Destroying SNAP’s structure by converting it to a block grant would render it unable to respond swiftly in times of need. Under Chairman Ryan’s block grant structure for food assistance accompanied – according to a Budget Committee spokesperson – by a $122.5 billion funding cut, states would be faced with impossible choices as need increased: Do they cut benefits, or do they place children and seniors on waiting lists for food assistance? And this doesn’t even take into consideration the ability of states to administer the program. In commenting on a recent report regarding shortcomings in state administration by the Center for Public Integrity, the New York Times editorial page noted that states “generally have a poor record of taking care of their neediest citizens, and could not be relied on to maintain lifeline programs like food stamps if Washington just wrote them checks and stopped paying attention.”
FRAC has documented the remarkable decline in spending by low-income families over the last decade. The median family with income less than 185 percent of the federal poverty line fell from spending more than the government’s bare-bones “Thrifty Food Plan” diet in 2000 to spending five percent less in 2010. Chairman Ryan’s budget would accelerate this downward decline to a fall off a cliff.
Numerous studies, moveover, have shown that SNAP as currently structured not only reduces food insecurity but also reduces poverty, is a hugely cost-effective driver of economic growth, and creates jobs.
This is the time to strengthen, not weaken, our nation’s nutrition safety net.

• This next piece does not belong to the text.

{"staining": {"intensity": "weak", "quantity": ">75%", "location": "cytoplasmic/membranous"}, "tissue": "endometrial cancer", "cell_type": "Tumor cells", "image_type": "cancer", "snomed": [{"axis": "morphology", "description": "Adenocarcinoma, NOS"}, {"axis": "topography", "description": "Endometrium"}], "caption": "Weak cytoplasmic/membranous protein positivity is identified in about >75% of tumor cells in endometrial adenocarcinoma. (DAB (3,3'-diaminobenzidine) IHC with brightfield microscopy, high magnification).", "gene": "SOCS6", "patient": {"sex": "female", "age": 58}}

A January poll conducted by Hart Research for FRAC demonstrated broad support among Americans for the federal nutrition programs and opposition to cuts. Seven in 10 voters said the federal government should have a major role in ensuring that low-income families and children have the food and nutrition they need. Seventy-seven percent of voters said that cutting SNAP would be the wrong way to reduce government spending.
Chairman Ryan’s proposal to destroy the structure of the program and slash its funding is an old idea that has always been misconceived, and that places the burden of deficit reduction on the most vulnerable among us. Congress should oppose this misguided and harmful effort, as well as the other attempts to shred our nation’s safety net.